A recent forecast for a bumper corn crop in the United States had minor influence on the market as analysts considered the current squeeze on profit margins from previous years’ issues with prolonged dryness. In the past 12 years, the Corn Belt has only experienced one drought-free year in 2015.

“Barring any weather issues, we’re going to see a bigger corn crop because they’re going to plant as much as they can, but I don’t think we’ll go back to $4 or even $5 a bu corn,” Mr. Nicholson said.

This year’s crop will be dependent on timely rains since years of dryness throughout parts of the Corn Belt has depleted soil moisture levels, which affects yields. Mr. Nicholson projected 2023-24 corn prices to range from $5.50 to $6.75 a bu.

Even the mammoth soybean crop in Brazil was struggling with weather effects. Heavy rains were delaying its harvest, potentially narrowing the country’s window to maximize yields, and delaying planting of the follow-on corn crop.

Ukrainian grain exports from select Black Sea ports had stabilized, but the humanitarian agreement allowing safe passage was under persistent threat from Russia. Efforts to fortify infrastructure supportive of alternate export channels were underway in Ukraine, but they also served as new vulnerable targets for future military attacks.

“We also have to think about what’s happening in the Middle East,” Mr. Nicholson said. “That region has a leadership vacuum and there are players from Iran, Pakistan, Turkey and Israel all wanting to make a stand, and if something happens in this area, then oil prices are going to rocket up, which will impact all commodities.”

Mr. Nicholson also expects soybean and soybean oil prices to be well supported due to robust demand, increasing crush, strong crush margins and growing demand from the biofuels sector. Soybean oil prices have fallen from peak levels in 2022 where they neared 80¢ a lb but are now trying to find support around 58¢ a lb, which may be a purchasing opportunity for some users.

“From a buyer’s perspective, you have to find a good reason not to put coverage on because soybean oil will likely be well supported going forward,” Mr. Nicholson said.

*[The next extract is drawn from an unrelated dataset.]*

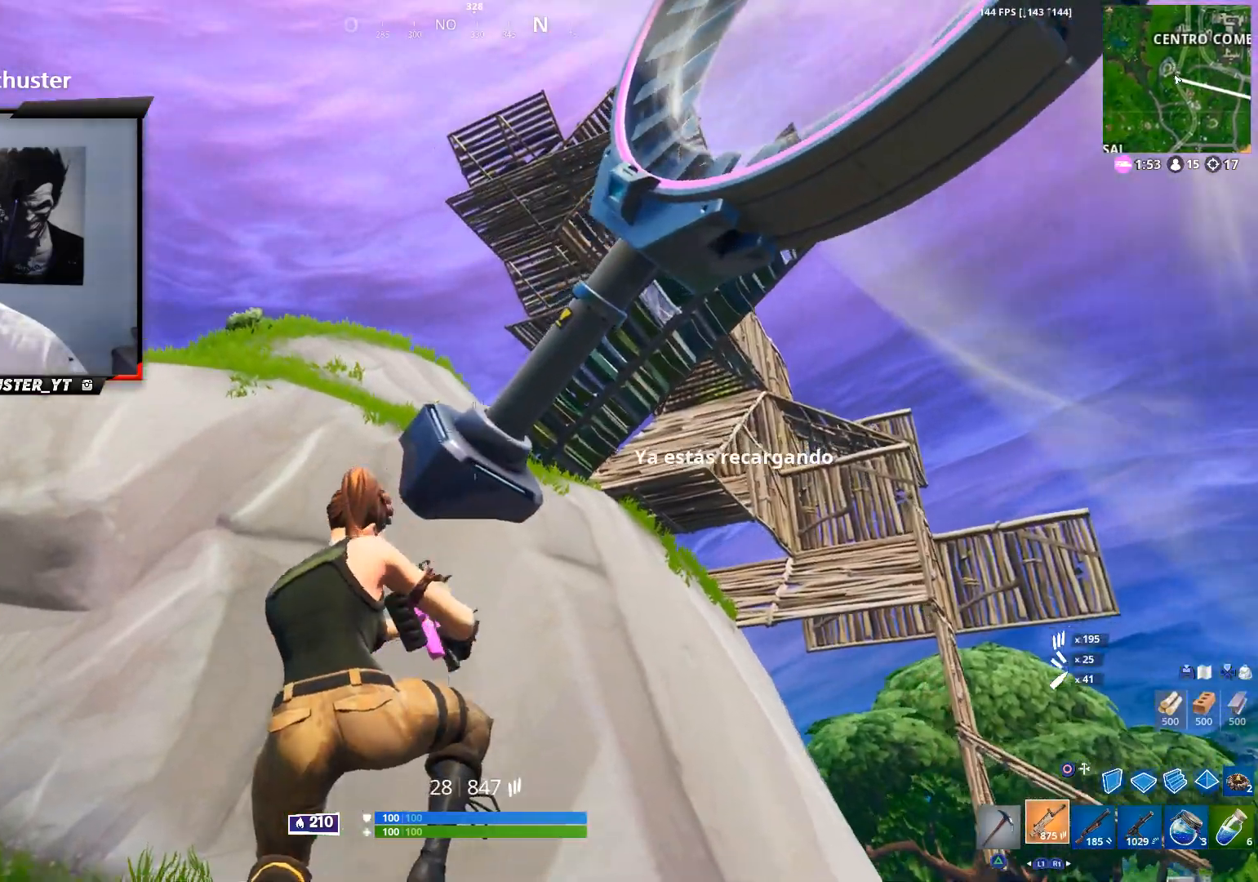
{"dt_ms": 500, "buttons": [], "left_stick": "up", "right_stick": "down-left", "events": [[100, "right_stick", "right"], [200, "right_stick", "center"], [367, "left_stick", "up"], [433, "right_stick", "down-left"]]}
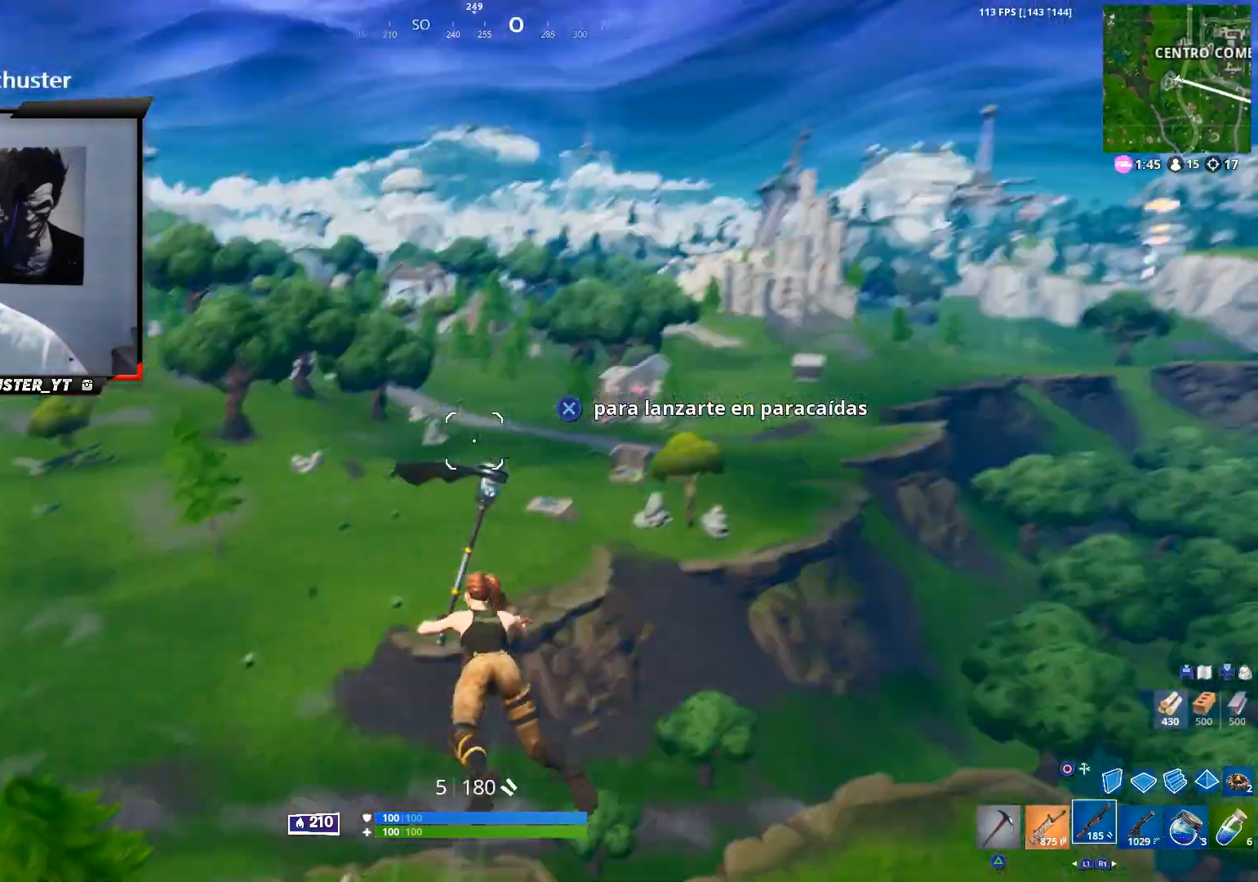
{"dt_ms": 500, "buttons": [], "left_stick": "up-right", "right_stick": "left", "events": [[133, "left_stick", "up-right"], [133, "right_stick", "down-right"], [300, "right_stick", "down-left"], [467, "right_stick", "left"]]}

Prices for soybean oil have come down partly due to constrained demand from renewable diesel plants, which haven’t come online as fast as the market anticipated. Also, demand for soybean meal has surged. Traders long on soybean meal have reached near record levels, but Mr. Nicholson indicated the ascent of soybean meal and the bullish spread between meal and oil was a bit precarious.

“When you talk to livestock producers, they’re frustrated at the high prices,” Mr. Nicholson said, adding that the historic spread between the two products could switch places soon, especially since the demand for renewable diesel feedstocks is expected to grow, which has spurred an explosion in renewable diesel refineries whose major feedstock is vegetable oil.

“But, should all the renewable diesel production capacity be realized, there will still not be enough vegetable oil domestically or globally to meet the demand,” Mr. Nicholson cautioned.